**Given task**
Copy the listing below word for word, keeping every line and number unchanged.

**Excerpted data**
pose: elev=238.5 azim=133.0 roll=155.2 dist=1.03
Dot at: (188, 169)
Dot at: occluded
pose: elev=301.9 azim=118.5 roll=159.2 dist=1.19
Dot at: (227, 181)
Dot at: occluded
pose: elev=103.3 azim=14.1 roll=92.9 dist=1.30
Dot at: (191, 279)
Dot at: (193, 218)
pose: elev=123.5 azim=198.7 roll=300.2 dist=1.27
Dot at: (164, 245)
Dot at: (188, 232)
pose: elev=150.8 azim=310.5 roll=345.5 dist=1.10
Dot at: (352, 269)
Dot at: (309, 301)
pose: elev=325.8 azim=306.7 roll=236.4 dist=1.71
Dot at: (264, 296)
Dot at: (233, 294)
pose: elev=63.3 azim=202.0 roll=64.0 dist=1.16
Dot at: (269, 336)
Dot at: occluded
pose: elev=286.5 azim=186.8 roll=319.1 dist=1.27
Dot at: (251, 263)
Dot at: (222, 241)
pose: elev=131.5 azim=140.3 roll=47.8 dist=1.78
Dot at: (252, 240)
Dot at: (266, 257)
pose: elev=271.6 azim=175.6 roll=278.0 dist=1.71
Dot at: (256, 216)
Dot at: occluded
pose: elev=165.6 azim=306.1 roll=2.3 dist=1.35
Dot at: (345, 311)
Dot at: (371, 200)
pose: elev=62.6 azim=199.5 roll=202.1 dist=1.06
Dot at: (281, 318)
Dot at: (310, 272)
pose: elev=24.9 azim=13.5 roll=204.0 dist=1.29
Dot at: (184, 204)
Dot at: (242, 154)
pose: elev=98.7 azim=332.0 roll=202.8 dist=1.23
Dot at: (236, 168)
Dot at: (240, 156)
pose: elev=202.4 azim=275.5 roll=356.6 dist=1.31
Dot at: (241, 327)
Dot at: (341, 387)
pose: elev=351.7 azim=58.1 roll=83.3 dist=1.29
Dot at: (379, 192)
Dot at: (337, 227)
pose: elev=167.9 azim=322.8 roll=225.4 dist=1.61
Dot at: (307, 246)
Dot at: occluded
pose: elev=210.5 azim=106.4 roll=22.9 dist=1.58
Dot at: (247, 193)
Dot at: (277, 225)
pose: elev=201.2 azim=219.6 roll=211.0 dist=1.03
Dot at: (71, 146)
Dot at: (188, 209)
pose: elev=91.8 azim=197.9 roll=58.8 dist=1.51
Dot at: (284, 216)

**Worked solution**
pose: elev=238.5 azim=133.0 roll=155.2 dist=1.03
Dot at: (188, 169)
Dot at: occluded
pose: elev=301.9 azim=118.5 roll=159.2 dist=1.19
Dot at: (227, 181)
Dot at: occluded
pose: elev=103.3 azim=14.1 roll=92.9 dist=1.30
Dot at: (191, 279)
Dot at: (193, 218)
pose: elev=123.5 azim=198.7 roll=300.2 dist=1.27
Dot at: (164, 245)
Dot at: (188, 232)
pose: elev=150.8 azim=310.5 roll=345.5 dist=1.10
Dot at: (352, 269)
Dot at: (309, 301)
pose: elev=325.8 azim=306.7 roll=236.4 dist=1.71
Dot at: (264, 296)
Dot at: (233, 294)
pose: elev=63.3 azim=202.0 roll=64.0 dist=1.16
Dot at: (269, 336)
Dot at: occluded
pose: elev=286.5 azim=186.8 roll=319.1 dist=1.27
Dot at: (251, 263)
Dot at: (222, 241)
pose: elev=131.5 azim=140.3 roll=47.8 dist=1.78
Dot at: (252, 240)
Dot at: (266, 257)
pose: elev=271.6 azim=175.6 roll=278.0 dist=1.71
Dot at: (256, 216)
Dot at: occluded
pose: elev=165.6 azim=306.1 roll=2.3 dist=1.35
Dot at: (345, 311)
Dot at: (371, 200)
pose: elev=62.6 azim=199.5 roll=202.1 dist=1.06
Dot at: (281, 318)
Dot at: (310, 272)
pose: elev=24.9 azim=13.5 roll=204.0 dist=1.29
Dot at: (184, 204)
Dot at: (242, 154)
pose: elev=98.7 azim=332.0 roll=202.8 dist=1.23
Dot at: (236, 168)
Dot at: (240, 156)
pose: elev=202.4 azim=275.5 roll=356.6 dist=1.31
Dot at: (241, 327)
Dot at: (341, 387)
pose: elev=351.7 azim=58.1 roll=83.3 dist=1.29
Dot at: (379, 192)
Dot at: (337, 227)
pose: elev=167.9 azim=322.8 roll=225.4 dist=1.61
Dot at: (307, 246)
Dot at: occluded
pose: elev=210.5 azim=106.4 roll=22.9 dist=1.58
Dot at: (247, 193)
Dot at: (277, 225)
pose: elev=201.2 azim=219.6 roll=211.0 dist=1.03
Dot at: (71, 146)
Dot at: (188, 209)
pose: elev=91.8 azim=197.9 roll=58.8 dist=1.51
Dot at: (284, 216)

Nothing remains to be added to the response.